BEGIN Entries shown

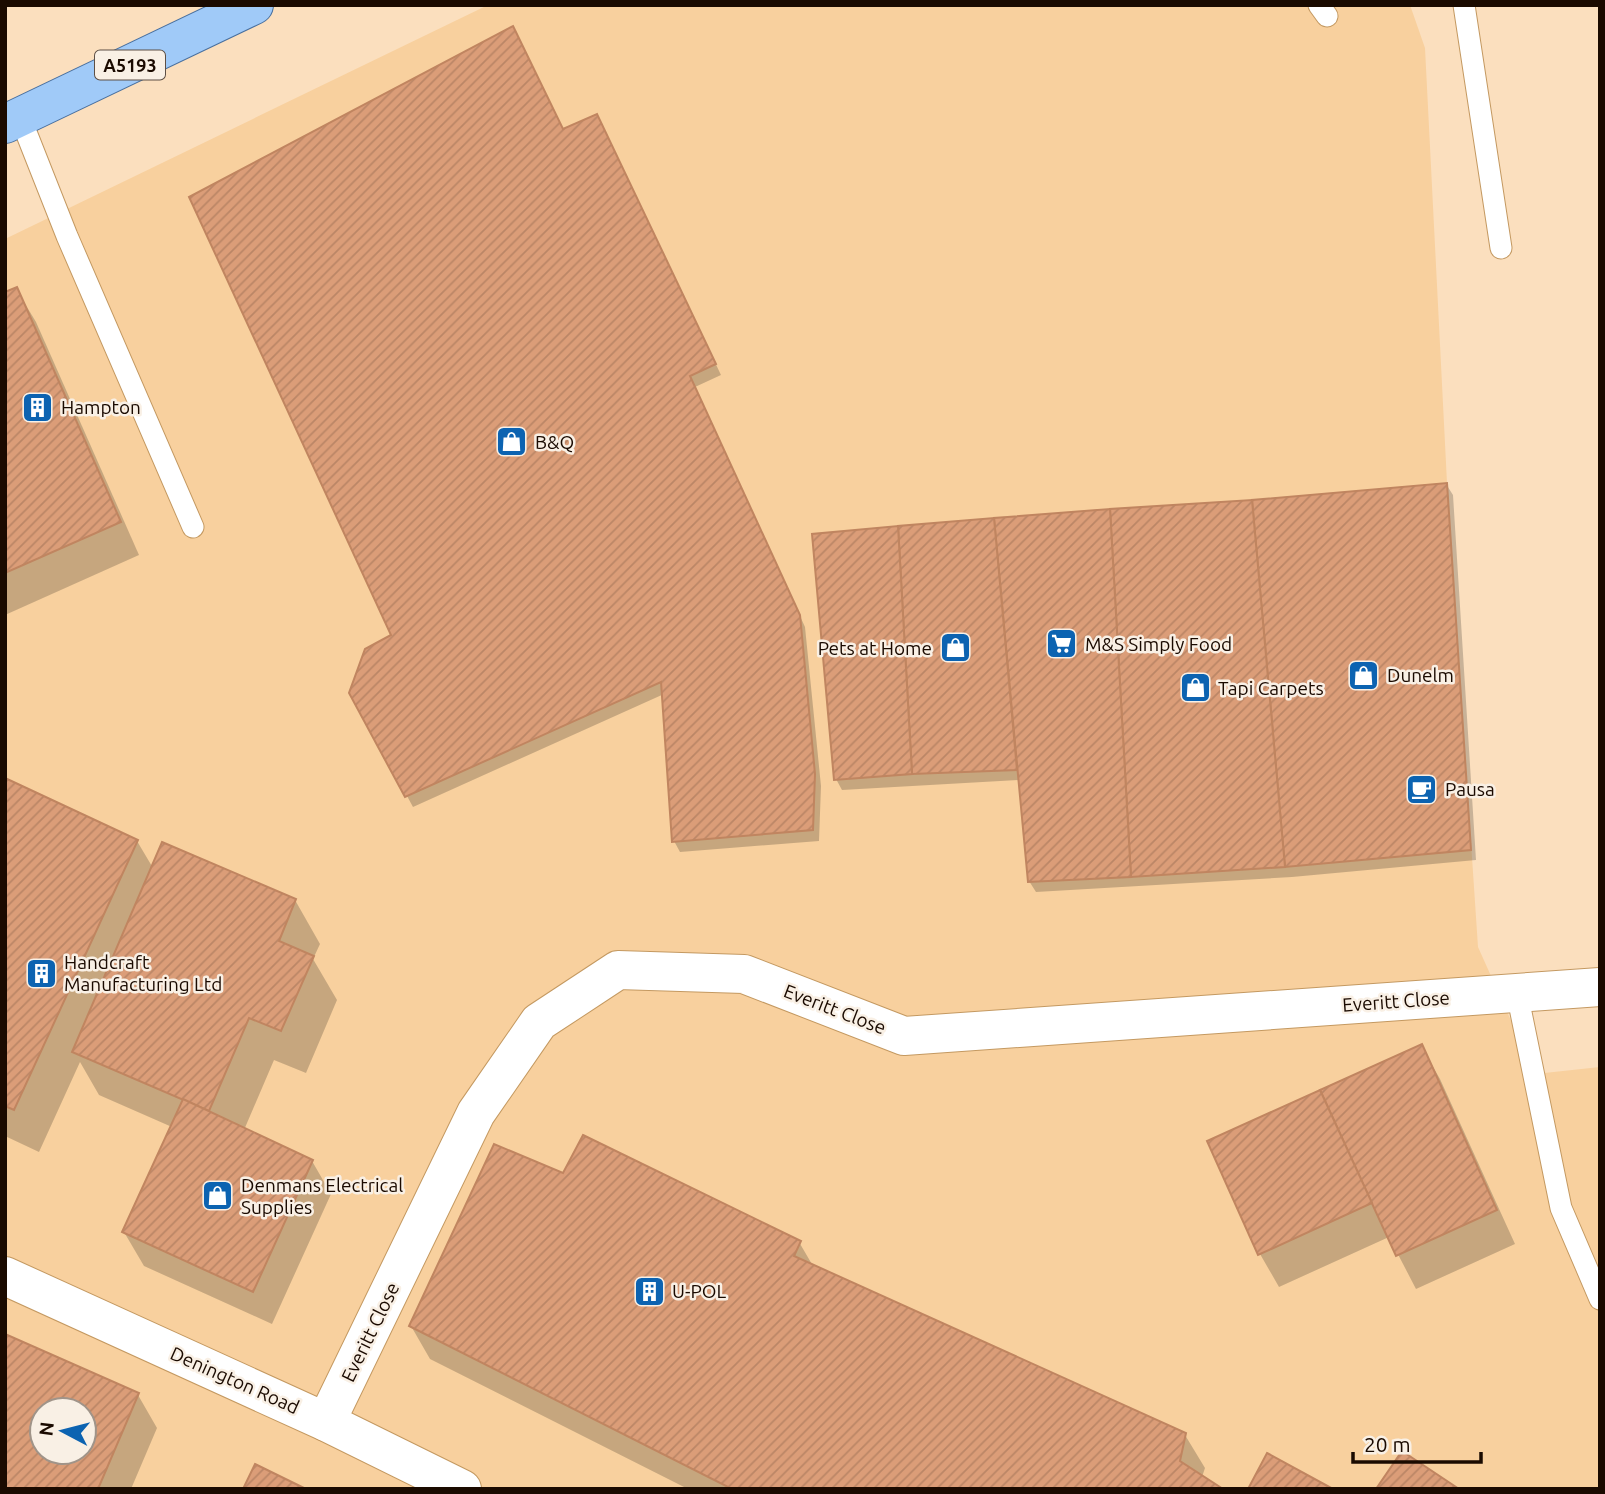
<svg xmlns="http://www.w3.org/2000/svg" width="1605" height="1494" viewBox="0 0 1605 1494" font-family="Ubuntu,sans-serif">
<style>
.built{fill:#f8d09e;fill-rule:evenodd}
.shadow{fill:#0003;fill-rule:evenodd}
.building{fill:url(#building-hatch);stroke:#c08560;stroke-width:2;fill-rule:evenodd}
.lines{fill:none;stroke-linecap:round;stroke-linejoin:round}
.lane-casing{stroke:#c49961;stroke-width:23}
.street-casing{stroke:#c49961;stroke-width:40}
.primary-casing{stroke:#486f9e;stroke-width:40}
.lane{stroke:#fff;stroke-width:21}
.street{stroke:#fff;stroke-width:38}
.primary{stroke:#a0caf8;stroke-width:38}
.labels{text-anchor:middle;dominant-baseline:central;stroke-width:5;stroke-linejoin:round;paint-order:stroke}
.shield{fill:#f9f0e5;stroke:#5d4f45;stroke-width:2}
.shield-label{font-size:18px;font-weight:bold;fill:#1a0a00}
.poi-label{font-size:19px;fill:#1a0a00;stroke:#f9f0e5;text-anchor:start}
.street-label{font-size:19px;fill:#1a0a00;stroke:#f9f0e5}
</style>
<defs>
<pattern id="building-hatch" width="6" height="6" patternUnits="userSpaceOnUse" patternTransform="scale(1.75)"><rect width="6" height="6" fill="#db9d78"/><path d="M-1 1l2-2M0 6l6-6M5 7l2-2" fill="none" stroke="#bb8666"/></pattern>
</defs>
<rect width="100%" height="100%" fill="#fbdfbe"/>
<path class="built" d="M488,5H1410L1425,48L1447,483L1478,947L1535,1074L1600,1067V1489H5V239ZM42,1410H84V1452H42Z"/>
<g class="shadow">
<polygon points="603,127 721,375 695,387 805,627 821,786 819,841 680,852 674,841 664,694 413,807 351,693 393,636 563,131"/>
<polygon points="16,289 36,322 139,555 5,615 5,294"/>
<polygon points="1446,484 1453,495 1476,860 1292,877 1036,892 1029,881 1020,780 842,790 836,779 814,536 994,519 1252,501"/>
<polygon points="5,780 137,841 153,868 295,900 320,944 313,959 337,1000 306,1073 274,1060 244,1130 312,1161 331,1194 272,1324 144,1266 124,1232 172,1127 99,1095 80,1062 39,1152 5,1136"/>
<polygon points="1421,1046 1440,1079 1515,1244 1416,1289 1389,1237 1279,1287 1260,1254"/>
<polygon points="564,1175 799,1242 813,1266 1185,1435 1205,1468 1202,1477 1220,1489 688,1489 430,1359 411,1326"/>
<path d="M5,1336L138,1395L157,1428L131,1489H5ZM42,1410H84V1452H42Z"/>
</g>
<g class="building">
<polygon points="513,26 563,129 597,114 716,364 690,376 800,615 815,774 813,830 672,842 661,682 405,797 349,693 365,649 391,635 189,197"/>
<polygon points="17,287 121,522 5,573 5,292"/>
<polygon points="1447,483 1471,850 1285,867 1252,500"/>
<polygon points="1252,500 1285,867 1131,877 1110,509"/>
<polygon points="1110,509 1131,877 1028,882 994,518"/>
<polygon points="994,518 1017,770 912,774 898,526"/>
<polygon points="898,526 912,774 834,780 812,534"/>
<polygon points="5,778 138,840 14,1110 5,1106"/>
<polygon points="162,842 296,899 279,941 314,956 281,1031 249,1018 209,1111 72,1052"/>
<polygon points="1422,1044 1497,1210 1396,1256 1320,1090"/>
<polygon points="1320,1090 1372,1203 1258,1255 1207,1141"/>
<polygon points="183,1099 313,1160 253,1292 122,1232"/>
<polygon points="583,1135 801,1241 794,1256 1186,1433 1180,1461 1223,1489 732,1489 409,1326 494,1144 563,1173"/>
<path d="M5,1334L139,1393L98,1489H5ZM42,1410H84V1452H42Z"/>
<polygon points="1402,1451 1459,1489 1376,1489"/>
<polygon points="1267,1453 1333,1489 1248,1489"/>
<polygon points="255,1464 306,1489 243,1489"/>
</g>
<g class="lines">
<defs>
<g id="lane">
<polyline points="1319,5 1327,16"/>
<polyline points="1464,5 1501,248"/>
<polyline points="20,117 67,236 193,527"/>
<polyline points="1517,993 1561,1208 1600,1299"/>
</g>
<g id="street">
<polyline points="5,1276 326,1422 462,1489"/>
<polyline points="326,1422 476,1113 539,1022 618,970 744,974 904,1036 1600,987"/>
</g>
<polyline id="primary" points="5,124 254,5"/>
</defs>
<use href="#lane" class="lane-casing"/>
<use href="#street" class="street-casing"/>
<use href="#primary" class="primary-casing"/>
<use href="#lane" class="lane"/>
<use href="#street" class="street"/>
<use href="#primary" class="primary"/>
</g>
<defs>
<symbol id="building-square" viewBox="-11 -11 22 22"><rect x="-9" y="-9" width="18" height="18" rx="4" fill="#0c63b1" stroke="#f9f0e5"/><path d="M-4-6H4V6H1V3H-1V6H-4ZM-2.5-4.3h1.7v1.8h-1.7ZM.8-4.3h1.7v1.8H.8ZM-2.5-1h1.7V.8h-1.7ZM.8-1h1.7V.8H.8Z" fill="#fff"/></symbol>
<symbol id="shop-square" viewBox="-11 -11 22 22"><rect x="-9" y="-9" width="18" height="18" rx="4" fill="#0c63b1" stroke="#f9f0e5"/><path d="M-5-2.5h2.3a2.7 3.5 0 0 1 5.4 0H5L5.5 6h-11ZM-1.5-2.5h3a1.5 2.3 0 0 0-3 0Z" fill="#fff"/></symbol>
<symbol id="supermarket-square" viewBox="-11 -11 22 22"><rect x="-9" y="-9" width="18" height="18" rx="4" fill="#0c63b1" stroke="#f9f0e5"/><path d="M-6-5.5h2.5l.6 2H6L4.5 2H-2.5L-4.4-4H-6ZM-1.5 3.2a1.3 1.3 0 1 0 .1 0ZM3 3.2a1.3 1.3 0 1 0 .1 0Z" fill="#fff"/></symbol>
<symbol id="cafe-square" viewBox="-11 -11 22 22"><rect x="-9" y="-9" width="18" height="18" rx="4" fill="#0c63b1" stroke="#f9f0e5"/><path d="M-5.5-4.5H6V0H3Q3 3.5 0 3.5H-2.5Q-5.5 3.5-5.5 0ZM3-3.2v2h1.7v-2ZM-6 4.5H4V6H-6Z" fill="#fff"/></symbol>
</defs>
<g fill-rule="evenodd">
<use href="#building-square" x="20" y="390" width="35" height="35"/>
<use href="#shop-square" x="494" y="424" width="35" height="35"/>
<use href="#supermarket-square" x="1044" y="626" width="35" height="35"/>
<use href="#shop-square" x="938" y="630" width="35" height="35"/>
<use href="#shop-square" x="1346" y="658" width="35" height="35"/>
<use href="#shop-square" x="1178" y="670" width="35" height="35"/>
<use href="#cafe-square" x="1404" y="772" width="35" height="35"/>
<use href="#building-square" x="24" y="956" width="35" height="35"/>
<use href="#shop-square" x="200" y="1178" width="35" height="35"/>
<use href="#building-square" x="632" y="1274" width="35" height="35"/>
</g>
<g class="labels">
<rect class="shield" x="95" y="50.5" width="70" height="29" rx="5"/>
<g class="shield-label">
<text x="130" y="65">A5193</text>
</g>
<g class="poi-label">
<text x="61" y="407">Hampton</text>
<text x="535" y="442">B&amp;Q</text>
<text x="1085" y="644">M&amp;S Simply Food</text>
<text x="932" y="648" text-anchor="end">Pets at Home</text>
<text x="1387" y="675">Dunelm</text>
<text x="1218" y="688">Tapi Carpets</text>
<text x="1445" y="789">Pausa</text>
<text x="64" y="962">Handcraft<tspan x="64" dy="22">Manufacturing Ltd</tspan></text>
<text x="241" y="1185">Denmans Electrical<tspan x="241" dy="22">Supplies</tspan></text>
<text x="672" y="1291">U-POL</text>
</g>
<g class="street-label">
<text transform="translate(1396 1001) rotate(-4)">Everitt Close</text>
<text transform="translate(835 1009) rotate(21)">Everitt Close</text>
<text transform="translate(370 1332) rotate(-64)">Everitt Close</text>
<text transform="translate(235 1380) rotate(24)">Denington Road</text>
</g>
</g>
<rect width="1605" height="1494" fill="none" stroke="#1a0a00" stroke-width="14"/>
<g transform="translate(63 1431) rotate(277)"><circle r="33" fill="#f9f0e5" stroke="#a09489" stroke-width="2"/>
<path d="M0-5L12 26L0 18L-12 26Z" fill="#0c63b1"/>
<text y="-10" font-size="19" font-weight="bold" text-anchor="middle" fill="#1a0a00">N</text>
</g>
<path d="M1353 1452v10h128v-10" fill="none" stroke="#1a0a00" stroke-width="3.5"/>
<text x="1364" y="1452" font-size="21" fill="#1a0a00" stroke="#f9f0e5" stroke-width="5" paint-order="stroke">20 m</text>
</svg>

END Entries shown
BEGIN Entries shown

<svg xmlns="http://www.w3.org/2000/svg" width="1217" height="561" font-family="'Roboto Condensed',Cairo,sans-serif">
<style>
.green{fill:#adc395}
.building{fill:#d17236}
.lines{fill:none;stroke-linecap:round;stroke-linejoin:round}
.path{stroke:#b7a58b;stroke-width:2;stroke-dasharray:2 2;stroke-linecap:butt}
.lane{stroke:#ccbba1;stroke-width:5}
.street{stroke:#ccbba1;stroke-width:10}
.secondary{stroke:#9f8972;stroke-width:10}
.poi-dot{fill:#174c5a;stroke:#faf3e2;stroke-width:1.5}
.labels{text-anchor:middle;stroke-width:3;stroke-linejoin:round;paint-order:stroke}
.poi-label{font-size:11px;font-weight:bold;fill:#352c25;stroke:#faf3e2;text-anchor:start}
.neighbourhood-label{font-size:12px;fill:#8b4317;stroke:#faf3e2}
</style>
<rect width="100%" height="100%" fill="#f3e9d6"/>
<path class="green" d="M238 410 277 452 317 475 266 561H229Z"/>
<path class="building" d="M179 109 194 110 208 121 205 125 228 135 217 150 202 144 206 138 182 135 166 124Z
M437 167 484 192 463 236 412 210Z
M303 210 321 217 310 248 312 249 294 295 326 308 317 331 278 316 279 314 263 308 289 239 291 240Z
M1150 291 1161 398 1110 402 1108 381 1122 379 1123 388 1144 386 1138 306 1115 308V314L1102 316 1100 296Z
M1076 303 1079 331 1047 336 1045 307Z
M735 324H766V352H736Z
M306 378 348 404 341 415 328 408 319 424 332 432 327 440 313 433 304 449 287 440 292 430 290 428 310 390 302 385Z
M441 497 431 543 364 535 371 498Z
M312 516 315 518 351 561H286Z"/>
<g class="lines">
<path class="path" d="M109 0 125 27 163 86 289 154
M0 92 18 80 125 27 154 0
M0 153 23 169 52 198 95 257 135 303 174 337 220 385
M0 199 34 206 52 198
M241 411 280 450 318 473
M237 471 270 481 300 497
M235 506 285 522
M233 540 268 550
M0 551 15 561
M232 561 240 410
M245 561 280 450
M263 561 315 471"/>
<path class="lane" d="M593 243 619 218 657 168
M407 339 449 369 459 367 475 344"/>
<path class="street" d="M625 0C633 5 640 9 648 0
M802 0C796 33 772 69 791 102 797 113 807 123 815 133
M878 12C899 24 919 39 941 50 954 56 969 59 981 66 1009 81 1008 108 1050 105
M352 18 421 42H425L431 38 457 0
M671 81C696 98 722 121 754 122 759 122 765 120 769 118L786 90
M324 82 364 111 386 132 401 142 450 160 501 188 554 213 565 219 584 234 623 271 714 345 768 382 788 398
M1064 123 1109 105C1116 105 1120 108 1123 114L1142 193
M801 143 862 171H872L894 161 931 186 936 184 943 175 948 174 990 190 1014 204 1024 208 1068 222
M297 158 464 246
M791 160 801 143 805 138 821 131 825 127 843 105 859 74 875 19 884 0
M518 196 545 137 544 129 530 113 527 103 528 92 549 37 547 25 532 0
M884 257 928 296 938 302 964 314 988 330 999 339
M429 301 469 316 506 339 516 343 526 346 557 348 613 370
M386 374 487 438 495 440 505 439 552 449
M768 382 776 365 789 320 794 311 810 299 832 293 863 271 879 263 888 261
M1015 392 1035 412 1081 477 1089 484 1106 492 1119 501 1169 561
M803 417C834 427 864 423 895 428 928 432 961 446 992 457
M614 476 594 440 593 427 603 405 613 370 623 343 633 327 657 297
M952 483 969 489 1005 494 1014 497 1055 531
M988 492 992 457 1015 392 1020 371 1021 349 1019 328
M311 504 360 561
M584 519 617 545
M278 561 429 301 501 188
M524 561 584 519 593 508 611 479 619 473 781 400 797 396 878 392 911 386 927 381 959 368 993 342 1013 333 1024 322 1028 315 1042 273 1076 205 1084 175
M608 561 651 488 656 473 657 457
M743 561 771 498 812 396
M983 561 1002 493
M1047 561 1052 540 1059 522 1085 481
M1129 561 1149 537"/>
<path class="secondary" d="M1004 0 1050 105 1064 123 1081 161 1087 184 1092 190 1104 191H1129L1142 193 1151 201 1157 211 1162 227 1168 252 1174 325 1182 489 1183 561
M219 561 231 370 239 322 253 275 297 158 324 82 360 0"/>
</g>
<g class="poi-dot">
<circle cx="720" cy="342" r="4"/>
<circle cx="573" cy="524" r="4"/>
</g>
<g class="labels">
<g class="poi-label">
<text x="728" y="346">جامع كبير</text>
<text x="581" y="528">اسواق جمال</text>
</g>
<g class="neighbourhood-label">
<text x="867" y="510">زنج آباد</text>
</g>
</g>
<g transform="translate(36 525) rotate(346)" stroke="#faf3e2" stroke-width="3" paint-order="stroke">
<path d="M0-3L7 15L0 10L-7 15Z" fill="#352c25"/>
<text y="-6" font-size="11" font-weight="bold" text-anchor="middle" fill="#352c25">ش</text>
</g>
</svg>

END Entries shown

#### [Work item]
Line by line, count how many lines of the entries contain the word "family", and give only that number.

#### [Solution to the problem]
2